Ein paar mal flitzen Fledermäuse lautlos wie fliegende Geister durch die tanzenden Lichtkegel der Petroleumlampen.
An einer Stelle führt ein Schacht in nicht ausgebaute Teile hinab, in denen menschliche Skelette aus der Steinzeit gefunden wurden. Überhaupt ist die Steinzeit für diese Höhle viel wichtiger als alle Sinterformationen zusammen! Schon kurz nach dem Eingang liegen in einer Nische rechts Scherben von Tongefäßen aus der Jungsteinzeit. Alsbald tauchen die wirklich bedeutenden Dinge auf: Höhlenmalereien! Meistens handelt es sich um mit roten und schwarzen Strichen ausgeführte Tierfiguren. Stiere sind zu erkennen, ebenso Ziegen und ähnliches Hornvieh. Andere Figuren dagegen sind nur mit viel Phantasie zu deuten. Die Tierfiguren stammen aus dem Jungpaläolithikum und sind bis zu 30.000 Jahre alt. Noch viel häufiger kommen stets schwarze kammartige Muster vor.
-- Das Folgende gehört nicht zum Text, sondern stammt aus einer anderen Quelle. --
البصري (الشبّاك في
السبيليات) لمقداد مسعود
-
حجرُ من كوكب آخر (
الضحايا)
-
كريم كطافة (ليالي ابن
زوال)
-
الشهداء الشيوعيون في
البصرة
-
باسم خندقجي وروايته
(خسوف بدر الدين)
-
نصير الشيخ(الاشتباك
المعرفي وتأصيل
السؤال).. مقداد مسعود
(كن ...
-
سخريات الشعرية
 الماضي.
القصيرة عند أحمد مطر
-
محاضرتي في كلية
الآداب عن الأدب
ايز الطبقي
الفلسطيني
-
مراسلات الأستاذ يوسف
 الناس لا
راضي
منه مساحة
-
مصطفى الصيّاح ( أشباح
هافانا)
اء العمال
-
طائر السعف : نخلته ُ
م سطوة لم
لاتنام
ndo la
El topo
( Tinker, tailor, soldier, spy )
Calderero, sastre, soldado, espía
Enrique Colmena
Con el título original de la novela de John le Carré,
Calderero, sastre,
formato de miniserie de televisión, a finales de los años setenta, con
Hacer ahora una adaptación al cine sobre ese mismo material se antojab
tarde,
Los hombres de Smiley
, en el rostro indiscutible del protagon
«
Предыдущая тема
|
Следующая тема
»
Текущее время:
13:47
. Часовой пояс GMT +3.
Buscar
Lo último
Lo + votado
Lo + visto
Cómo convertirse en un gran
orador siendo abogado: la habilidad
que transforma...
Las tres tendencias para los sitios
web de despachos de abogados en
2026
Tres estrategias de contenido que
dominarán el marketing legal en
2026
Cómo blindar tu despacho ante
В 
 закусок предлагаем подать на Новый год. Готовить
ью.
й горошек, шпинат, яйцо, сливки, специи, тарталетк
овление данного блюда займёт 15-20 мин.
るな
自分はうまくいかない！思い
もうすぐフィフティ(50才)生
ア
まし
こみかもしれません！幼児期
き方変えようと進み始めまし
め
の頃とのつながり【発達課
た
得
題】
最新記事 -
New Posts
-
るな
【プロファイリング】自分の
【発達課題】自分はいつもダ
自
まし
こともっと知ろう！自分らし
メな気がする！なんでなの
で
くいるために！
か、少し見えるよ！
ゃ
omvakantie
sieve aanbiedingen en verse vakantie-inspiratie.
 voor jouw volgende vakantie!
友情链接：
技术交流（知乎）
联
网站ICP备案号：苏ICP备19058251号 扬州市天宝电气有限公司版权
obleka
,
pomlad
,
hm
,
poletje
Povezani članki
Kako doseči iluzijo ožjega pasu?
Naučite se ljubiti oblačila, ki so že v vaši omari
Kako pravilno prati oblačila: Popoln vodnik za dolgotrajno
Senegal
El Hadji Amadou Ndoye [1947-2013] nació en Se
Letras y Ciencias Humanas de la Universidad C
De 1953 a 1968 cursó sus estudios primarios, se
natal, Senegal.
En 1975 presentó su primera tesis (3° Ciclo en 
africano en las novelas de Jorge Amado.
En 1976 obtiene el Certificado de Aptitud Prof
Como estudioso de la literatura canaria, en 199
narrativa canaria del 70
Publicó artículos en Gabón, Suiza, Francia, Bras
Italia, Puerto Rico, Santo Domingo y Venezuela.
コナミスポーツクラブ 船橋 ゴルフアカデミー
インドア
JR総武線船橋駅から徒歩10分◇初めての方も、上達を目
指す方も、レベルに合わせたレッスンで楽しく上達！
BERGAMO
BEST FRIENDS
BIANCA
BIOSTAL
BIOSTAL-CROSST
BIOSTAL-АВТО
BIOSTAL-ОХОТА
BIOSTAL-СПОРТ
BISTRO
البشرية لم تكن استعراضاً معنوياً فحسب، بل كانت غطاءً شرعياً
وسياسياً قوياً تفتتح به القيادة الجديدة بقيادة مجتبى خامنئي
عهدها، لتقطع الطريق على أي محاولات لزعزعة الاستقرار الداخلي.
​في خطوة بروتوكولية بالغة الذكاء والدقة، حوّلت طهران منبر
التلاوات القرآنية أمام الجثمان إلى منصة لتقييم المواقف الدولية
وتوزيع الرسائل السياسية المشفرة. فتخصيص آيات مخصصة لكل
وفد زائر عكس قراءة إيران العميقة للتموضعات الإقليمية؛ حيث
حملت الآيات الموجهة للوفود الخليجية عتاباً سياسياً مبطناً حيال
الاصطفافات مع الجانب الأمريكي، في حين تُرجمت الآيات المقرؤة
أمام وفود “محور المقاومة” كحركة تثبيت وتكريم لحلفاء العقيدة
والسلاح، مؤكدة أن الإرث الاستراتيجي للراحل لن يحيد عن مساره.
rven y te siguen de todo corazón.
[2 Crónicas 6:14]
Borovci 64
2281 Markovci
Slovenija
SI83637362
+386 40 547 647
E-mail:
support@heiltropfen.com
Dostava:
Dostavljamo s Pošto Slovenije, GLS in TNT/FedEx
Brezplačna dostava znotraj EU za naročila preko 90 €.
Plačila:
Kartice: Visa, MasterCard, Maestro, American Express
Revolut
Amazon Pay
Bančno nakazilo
O.k., wie wir alle wissen, waren die Steinzeitmenschen stark behaarte Burschen und um die ganze Haarpracht am verfilzen zu hindern, spielten in der Kultur des Homo sapiens praehistoriensis eben Kämme eine so existenzielle Rolle, dass die heiligen Geräte als Abbildungen in Höhlen angebetet wurden. Oh mächtige Kammgottheit, möge Dein Wille geschehen und viele Läuse gelöst werden ohne Ziepen! Ernsthaft weiter im Text. Richtig mystisch wird es bei einigen schachbrettartigen Mustern in Ockerrot, die aus jeweils vier Quadranten aufgebaut sind. Es soll sich um einen Mondkalender handeln. Ich hoffe, hier hat sich kein Meister der prähistorischen Wissenschaft in einem Deutungsmarathon verrannt… Ich bin aber begeistert, zum ersten Mal in meiner Höfo-Karriere „richtig echte“ Höhlenmalereien zu sehen.
Nach grob geschätzten 300 m endet die Führung in einem großen Saal, dessen Boden nur 15 cm dick sein soll. Wenn man mit dem Fuß aufstampft, dröhnt es hohl aus der darunter liegenden Etage herauf. Insgesamt ist die Cueva de la Pileta 2300 m lang. An der rechten Seite des Saales ist ein dicker, fetter, saftiger Fisch von den Steinzeitmenschen mit schwarzen Linien an die Wand gezeichnet worden. Die Zeichnung ist über einen Meter lang und in ihr befindet sich eine weitere Figur, die einen Seehund darstellen soll.
Eine Stunde später befinden sich alle wieder in der Eingangshalle. Leider ist das Fotografieren in der Höhle verboten, so dass nun einige rasch erworbene Fotopostkarten die Erinnerung ergänzen müssen. Der geneigte Leser kann aber mit einer Suchmaschine seiner Wahl problemlos im Internet Fotos aus dem Höhleninneren finden.